Records to use:
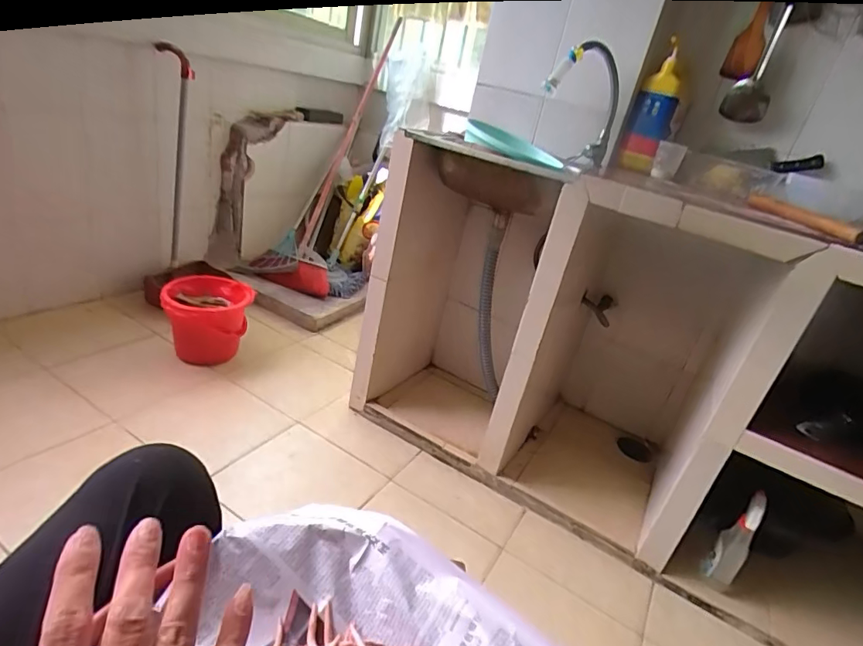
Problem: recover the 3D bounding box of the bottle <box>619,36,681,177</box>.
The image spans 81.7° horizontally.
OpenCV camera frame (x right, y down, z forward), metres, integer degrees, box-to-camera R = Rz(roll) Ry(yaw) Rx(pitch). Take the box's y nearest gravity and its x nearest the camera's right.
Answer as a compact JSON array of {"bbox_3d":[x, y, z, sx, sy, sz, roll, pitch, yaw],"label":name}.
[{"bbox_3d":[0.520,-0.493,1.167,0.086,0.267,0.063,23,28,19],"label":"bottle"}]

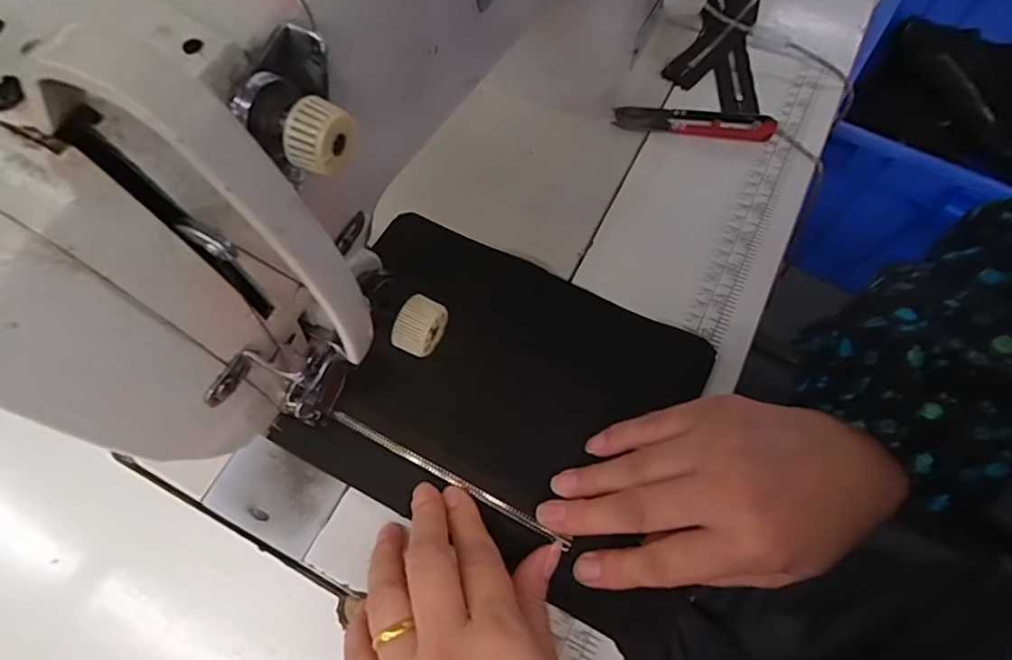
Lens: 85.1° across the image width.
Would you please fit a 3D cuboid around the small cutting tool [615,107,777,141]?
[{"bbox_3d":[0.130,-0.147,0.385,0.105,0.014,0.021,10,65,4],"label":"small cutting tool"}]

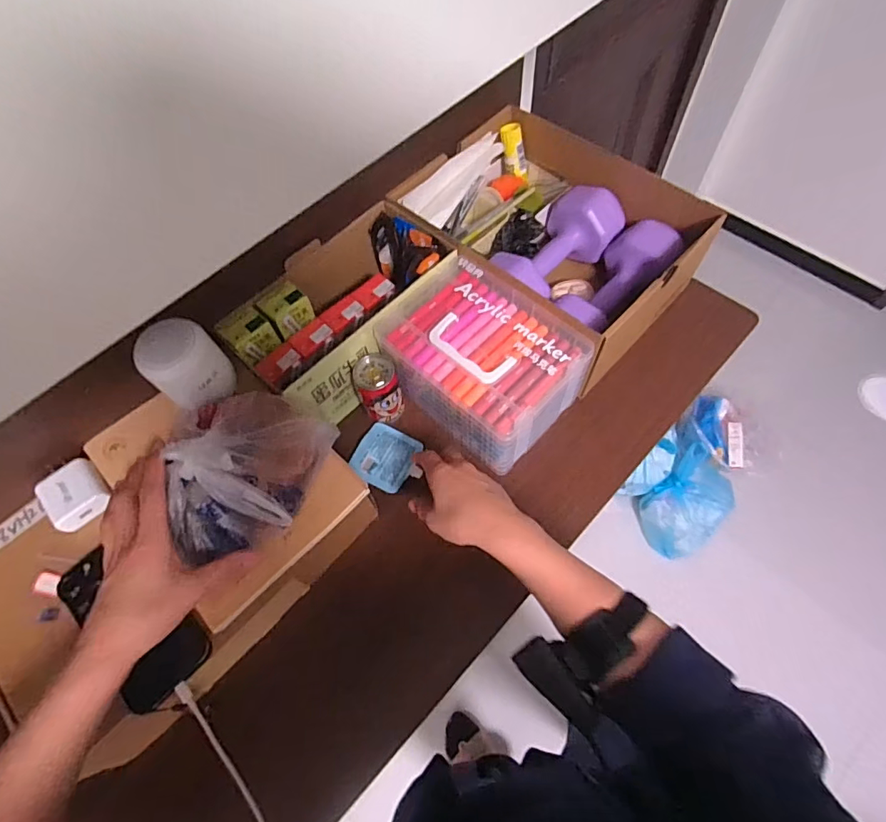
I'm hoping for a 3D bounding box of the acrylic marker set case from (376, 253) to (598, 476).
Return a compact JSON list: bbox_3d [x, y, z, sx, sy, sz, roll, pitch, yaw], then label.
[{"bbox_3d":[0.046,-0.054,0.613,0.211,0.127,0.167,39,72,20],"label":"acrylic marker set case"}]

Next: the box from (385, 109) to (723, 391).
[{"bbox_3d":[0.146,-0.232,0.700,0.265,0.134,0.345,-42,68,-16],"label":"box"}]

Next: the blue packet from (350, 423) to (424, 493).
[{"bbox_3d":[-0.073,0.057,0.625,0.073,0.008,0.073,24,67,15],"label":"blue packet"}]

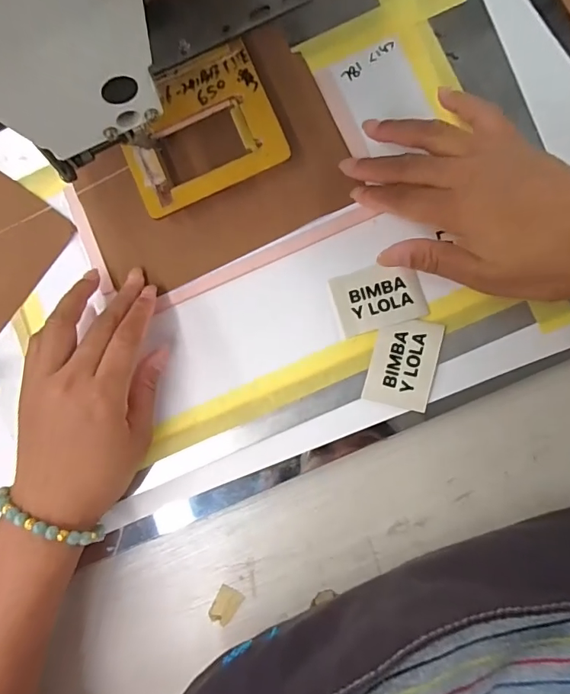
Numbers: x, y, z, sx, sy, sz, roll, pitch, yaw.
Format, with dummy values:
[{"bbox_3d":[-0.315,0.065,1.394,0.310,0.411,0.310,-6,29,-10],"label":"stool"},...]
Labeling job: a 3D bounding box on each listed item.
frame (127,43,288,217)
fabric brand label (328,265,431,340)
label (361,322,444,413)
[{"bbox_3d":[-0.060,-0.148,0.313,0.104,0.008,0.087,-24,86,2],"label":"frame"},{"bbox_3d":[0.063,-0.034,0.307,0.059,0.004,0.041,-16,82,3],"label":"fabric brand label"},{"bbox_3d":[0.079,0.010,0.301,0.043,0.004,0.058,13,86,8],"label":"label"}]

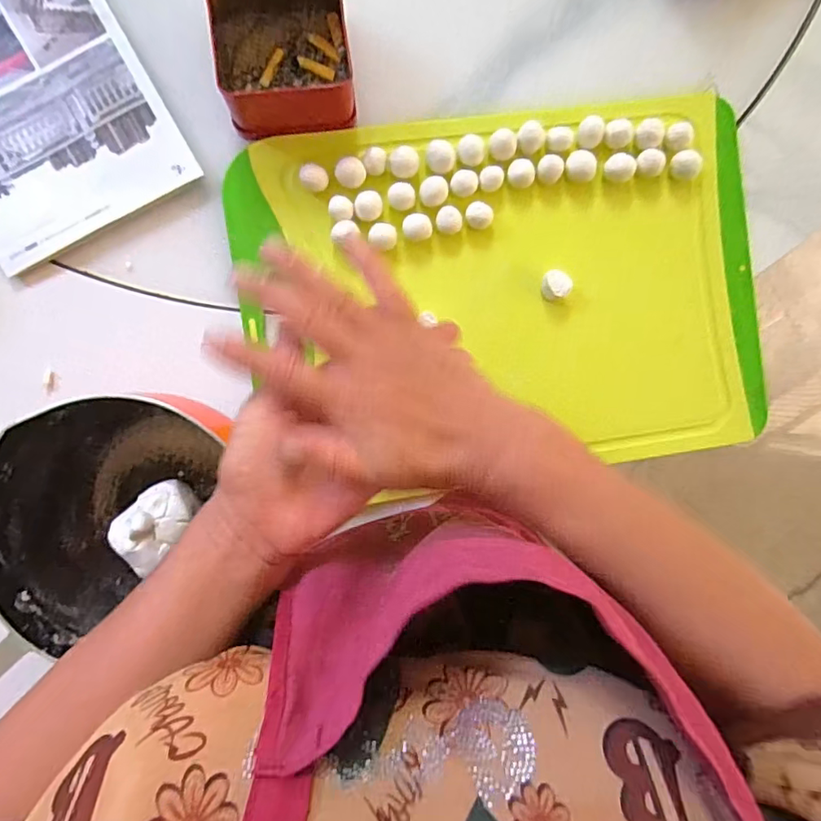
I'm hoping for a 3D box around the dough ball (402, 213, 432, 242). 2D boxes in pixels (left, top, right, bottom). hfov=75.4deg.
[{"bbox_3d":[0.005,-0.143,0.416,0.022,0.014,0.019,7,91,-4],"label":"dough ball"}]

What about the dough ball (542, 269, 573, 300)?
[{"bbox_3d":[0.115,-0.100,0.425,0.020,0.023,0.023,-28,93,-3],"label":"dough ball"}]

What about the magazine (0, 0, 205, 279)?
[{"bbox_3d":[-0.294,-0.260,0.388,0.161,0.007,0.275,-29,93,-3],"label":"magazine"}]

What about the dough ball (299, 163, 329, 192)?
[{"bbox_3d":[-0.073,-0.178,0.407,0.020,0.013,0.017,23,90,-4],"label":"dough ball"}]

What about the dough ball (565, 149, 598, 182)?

Exercise:
Return a copy of each line in the records above that has "image" in it.

Worked solution:
The image spans 81.7° horizontally.
Lens: 85.1° across the image width.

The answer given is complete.